● **Données fournies**:
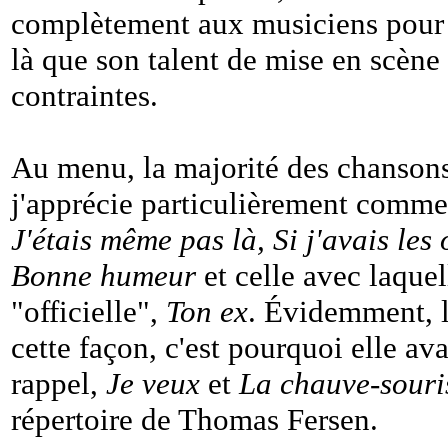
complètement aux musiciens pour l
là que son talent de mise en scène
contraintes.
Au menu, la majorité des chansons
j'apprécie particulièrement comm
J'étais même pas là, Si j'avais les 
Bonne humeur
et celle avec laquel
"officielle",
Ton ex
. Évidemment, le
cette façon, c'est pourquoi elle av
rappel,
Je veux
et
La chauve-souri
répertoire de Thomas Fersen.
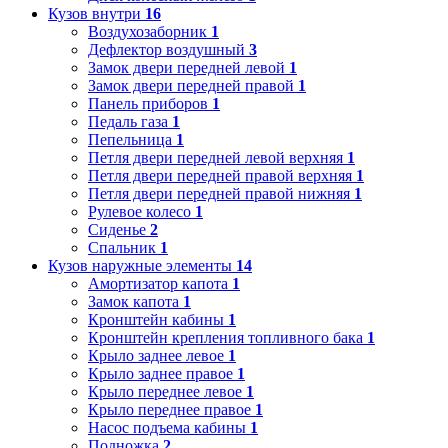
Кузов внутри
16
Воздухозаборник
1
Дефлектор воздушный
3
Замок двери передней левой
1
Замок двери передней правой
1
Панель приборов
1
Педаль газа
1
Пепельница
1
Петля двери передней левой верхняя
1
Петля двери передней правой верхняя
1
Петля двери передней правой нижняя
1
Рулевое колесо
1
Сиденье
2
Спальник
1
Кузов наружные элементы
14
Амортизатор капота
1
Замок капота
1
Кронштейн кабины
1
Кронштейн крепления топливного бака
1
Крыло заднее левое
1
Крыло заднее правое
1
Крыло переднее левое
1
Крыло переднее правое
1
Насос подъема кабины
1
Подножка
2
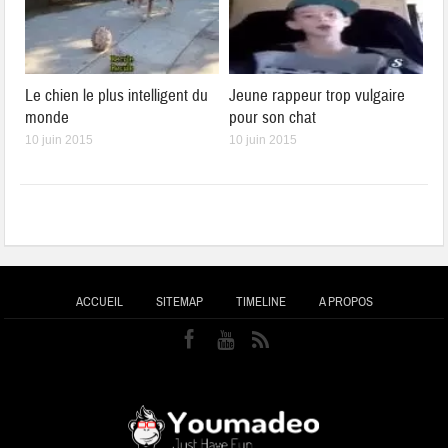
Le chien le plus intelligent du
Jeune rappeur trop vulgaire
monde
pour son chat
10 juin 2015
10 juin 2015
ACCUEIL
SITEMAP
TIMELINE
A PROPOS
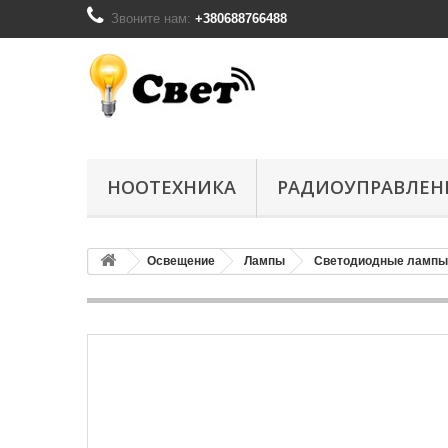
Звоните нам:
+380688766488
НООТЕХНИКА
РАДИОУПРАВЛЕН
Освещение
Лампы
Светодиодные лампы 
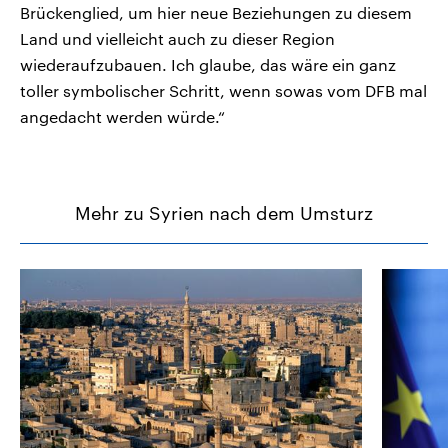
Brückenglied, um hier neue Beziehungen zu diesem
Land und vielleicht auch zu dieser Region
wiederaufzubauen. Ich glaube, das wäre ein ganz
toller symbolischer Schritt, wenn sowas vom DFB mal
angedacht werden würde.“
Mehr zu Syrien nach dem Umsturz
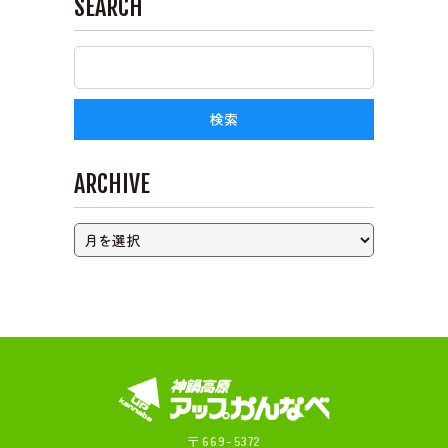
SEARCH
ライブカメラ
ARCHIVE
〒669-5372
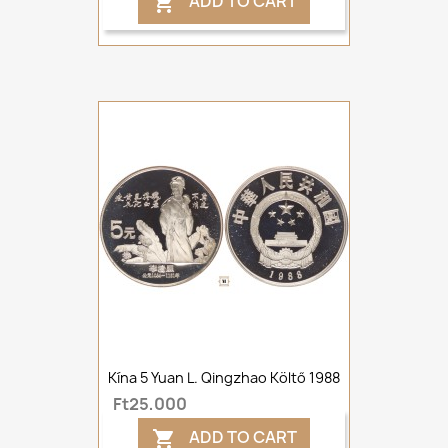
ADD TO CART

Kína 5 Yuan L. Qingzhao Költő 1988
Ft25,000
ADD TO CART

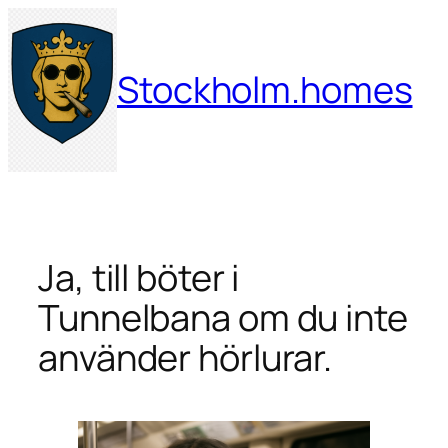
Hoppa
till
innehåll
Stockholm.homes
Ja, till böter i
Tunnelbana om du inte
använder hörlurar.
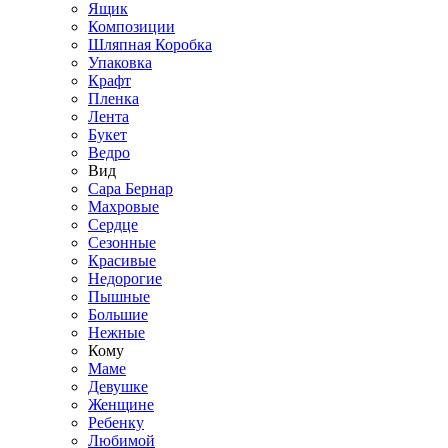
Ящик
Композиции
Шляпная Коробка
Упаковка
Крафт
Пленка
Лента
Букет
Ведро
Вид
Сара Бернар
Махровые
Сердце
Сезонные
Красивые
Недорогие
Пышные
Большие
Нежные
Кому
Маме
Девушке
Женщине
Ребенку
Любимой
==
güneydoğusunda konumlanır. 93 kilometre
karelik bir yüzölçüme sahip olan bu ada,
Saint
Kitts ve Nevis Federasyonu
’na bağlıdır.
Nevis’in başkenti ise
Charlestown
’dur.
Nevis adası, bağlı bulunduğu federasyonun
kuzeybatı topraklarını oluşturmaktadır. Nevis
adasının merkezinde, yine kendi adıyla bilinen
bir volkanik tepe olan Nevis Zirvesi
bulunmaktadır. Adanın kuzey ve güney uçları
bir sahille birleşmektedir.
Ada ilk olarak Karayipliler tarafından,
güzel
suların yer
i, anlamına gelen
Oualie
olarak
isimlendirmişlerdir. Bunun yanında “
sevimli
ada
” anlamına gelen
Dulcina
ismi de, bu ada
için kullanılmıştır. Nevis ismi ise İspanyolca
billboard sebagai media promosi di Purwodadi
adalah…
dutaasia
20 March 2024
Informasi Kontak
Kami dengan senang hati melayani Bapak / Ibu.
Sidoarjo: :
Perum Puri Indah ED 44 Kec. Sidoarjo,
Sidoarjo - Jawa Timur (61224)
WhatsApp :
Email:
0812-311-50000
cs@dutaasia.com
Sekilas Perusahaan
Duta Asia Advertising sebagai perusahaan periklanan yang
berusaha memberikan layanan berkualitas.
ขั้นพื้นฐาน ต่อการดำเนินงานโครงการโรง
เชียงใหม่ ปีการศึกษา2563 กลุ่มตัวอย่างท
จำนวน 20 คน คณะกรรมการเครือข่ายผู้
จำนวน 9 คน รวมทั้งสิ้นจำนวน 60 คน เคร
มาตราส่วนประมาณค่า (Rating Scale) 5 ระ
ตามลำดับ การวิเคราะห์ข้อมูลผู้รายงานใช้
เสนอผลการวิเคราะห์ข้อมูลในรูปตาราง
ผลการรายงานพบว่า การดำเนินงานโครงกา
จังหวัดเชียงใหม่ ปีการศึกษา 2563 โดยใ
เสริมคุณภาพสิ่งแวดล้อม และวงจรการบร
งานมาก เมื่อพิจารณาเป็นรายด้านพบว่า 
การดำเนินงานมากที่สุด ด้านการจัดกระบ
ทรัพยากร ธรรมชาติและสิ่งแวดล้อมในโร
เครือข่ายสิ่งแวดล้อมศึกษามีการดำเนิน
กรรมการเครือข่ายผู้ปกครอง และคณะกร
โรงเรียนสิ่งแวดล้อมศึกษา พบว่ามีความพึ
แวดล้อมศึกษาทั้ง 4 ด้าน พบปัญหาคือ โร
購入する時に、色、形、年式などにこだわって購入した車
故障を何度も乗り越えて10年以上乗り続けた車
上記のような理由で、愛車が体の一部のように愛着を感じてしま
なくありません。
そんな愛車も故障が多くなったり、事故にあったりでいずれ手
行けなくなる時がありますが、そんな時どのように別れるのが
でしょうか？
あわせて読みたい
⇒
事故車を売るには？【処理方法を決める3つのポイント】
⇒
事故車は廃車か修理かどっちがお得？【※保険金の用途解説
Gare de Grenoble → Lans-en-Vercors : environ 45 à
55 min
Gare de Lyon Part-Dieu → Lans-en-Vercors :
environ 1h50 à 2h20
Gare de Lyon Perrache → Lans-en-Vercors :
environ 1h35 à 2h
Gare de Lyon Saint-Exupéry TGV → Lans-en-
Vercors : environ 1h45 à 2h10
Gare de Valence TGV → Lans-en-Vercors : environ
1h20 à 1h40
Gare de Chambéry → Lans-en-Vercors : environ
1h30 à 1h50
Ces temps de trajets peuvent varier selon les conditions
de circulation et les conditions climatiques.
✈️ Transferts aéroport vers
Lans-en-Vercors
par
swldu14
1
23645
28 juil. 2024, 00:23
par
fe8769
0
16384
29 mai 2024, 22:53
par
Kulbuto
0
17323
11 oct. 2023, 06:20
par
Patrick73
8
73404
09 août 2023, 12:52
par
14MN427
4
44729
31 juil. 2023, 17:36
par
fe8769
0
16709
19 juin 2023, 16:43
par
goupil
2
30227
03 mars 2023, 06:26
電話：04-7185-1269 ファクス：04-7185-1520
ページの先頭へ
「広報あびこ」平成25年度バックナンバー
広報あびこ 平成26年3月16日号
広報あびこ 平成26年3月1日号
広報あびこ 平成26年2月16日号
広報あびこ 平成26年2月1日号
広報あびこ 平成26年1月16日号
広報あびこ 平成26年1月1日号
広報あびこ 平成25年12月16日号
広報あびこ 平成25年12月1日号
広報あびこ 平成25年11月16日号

● **Consigne**: Recopiez les lignes qui commencent à celle contenant « complètement aux musiciens pour l » et se terminent à celle contenant « répertoire de Thomas Fersen. », en y substituant « savoir-faire » à « talent » sans rien changer d'autre.

● **Résultat**:
complètement aux musiciens pour l
là que son savoir-faire de mise en scène
contraintes.
Au menu, la majorité des chansons
j'apprécie particulièrement comm
J'étais même pas là, Si j'avais les 
Bonne humeur
et celle avec laquel
"officielle",
Ton ex
. Évidemment, le
cette façon, c'est pourquoi elle av
rappel,
Je veux
et
La chauve-souri
répertoire de Thomas Fersen.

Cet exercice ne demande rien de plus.